# Categorical variable

When to use this? When you have a categorical variable with more than two categories/levels and you want to use linear regression.

All categorical variables have to be entered into the regression as a dummy variable. Each dummy variable represents one category of the independent variable and it is coded as 1 if the case falls into that category and 0 if the case does not. So, we have to create one dummy variable for each of the categories.

**Step:**check if there are any values to exclude from the database (Check the Frequency table – in case there are any in the Variable View window put the values to System missing)**Step:**Recode every single category into a dummy variable (1-if it falls in the case, 0 – if it does not)**Step:**Select one category as a baseline category, the category against which we will compare all the other categories. The baseline category does not have to be included in the regression. Basically, this means that we compare all the other categories to the baseline category. Either one of them can be set as a basecase / baseline / omitted category.**Step:**To perform the Simple Linear Regression go to Analyze – Regression – Linear. Include the dependendent variable and all the independent variables,**except the baseline/omitted category.**So, the number of the dummy variables included in the regression is always one less than the number of categories.- Step: Click Paste, run the command.
- Step: Interpret the tables in the Output.

## How to interpret the values?

First of all check the p value (Sig.). If this is above 0,05 then we say that the results are not statistically significant. This means that the results that we see are very likely that they have only occured by chance, thus we do not need to interpret the results furthure.

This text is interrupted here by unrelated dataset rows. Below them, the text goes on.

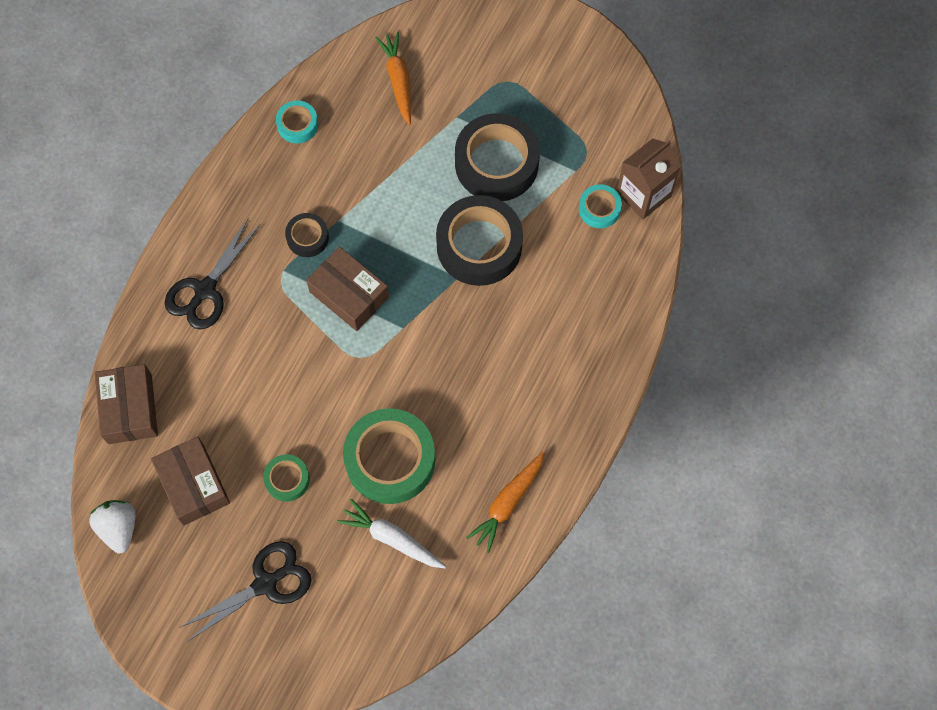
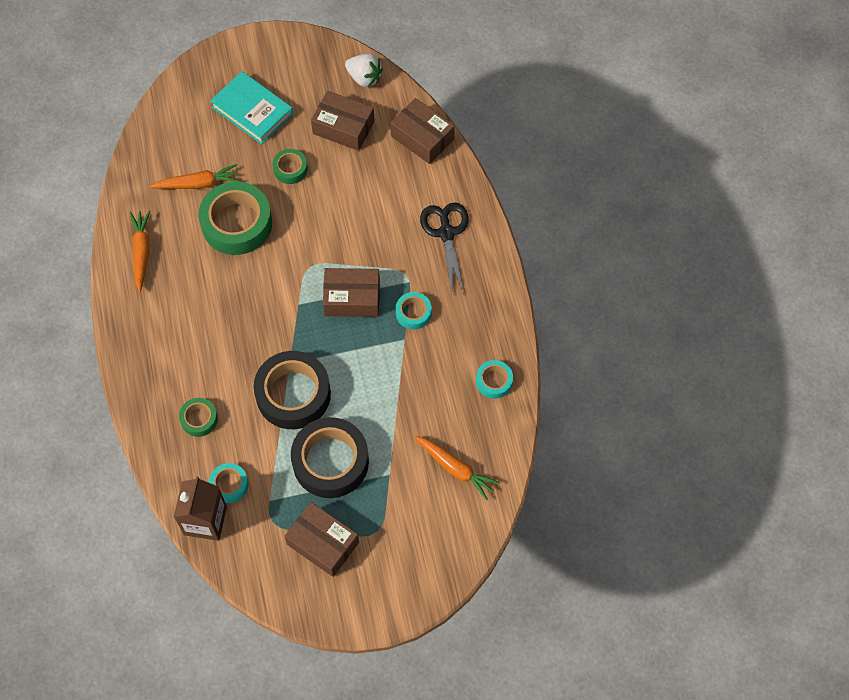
camera: 140 degrees right, 5 degrees down
black scissors [179,541,312,642] -> turquoise book [210,71,293,144]
black tape [285,213,329,257] -> turquoise tape [396,292,432,329]
white carrot [337,499,446,568] -> orange carrot [149,164,240,189]
none -> green tape [179,398,218,437]
none -> brown box [284,502,359,577]

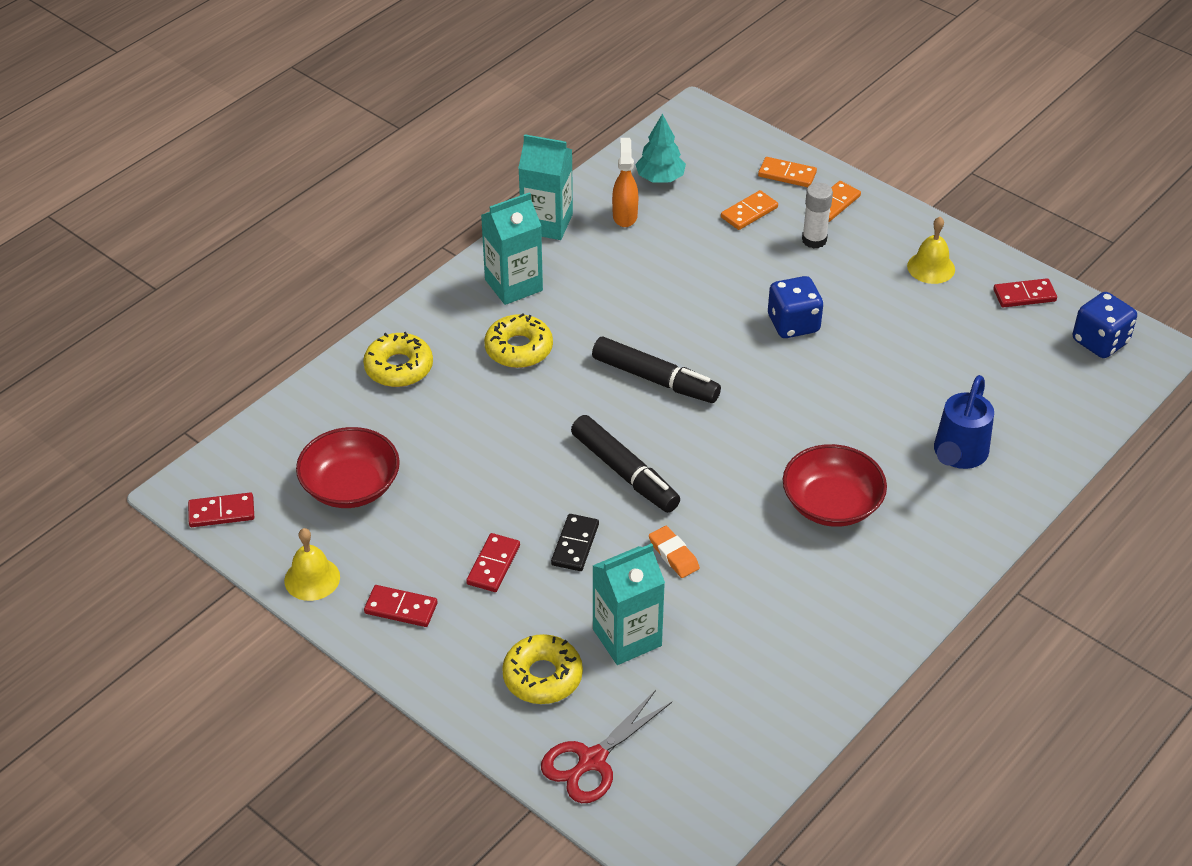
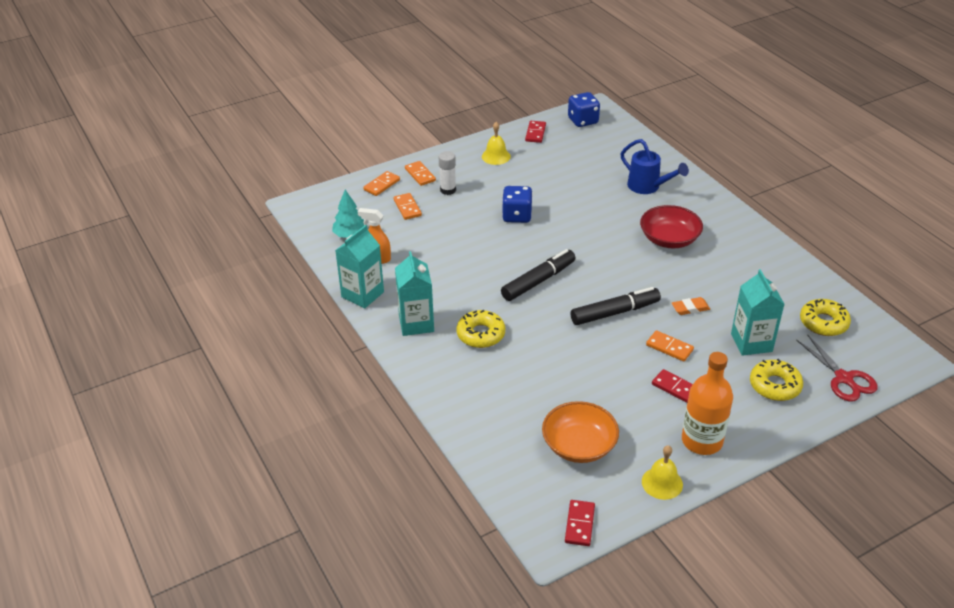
camera: 70 degrees left, 5 degrees down
red bowl [296,427,400,508] -> orange bowl [542,401,619,463]
yellow donut [363,332,433,387] -> yellow donut moved to [800,299,851,336]
red domino [364,585,438,627] -> orange bottle [682,352,733,455]
black domino [551,514,599,571] -> orange domino [646,330,694,362]

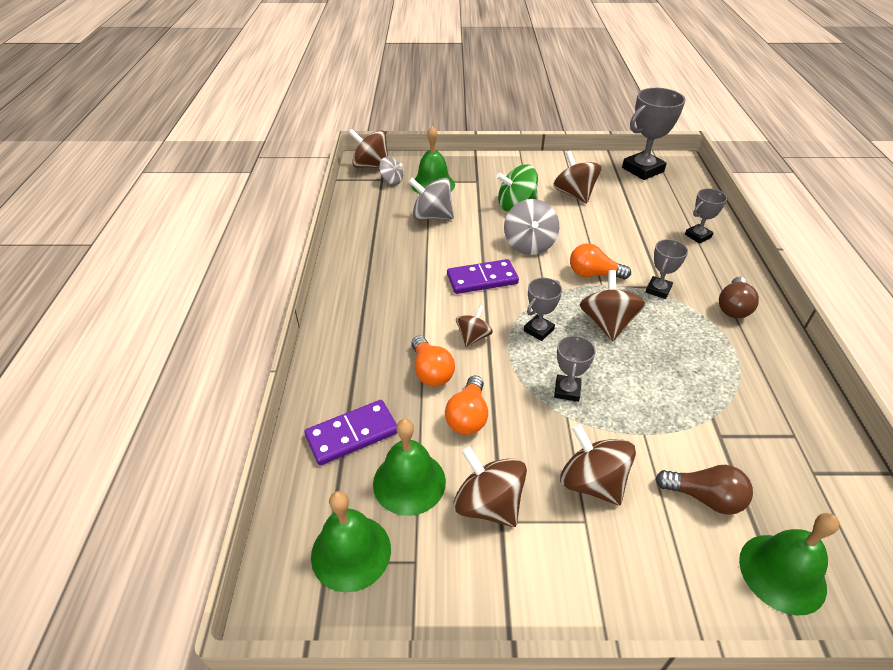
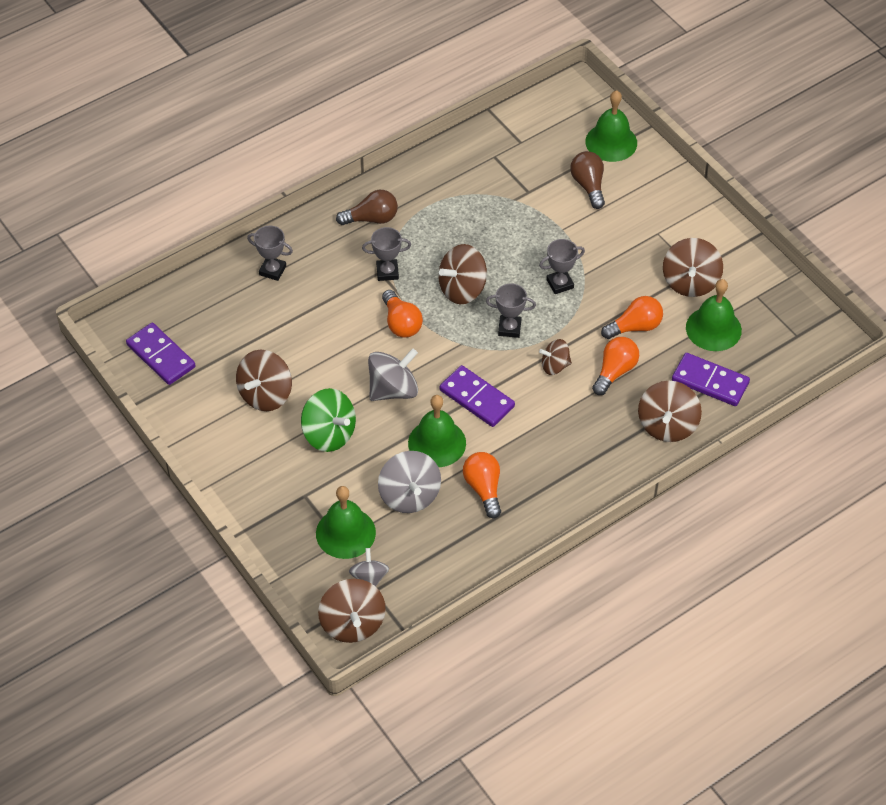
camera: 125 degrees left, 10 degrees up
green bell [311,491,391,592] -> green bell moved to [408,395,466,467]
brown spinning top [560,424,636,505] -> brown spinning top moved to [638,381,702,442]
grey trophy [622,88,686,180] -> purple domino [126,323,196,385]
none -> orange light bulb [463,452,501,518]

**b0**(the constant): gives the average level of the dependent variable for the omitted category, which is the category coded with 0 on**all**dummy variables. This becomes the reference point with which all other categories are compared.- The other
**coefficients**represent the difference in the average level of the dependent variable between the category coded with 1 on one particular dummy variable and the omitted category.- b1: the difference between the mean for the category coded as 1 in this independent variable and the mean for the omitted category
- b2: the difference between the mean for the category coded as 1 in this independent variable and the mean for the omitted category
- b3: the difference between the mean for this category (coded with 1) and the mean for the omitted category.
- In case there is b4, b5, b6 the same logic applies.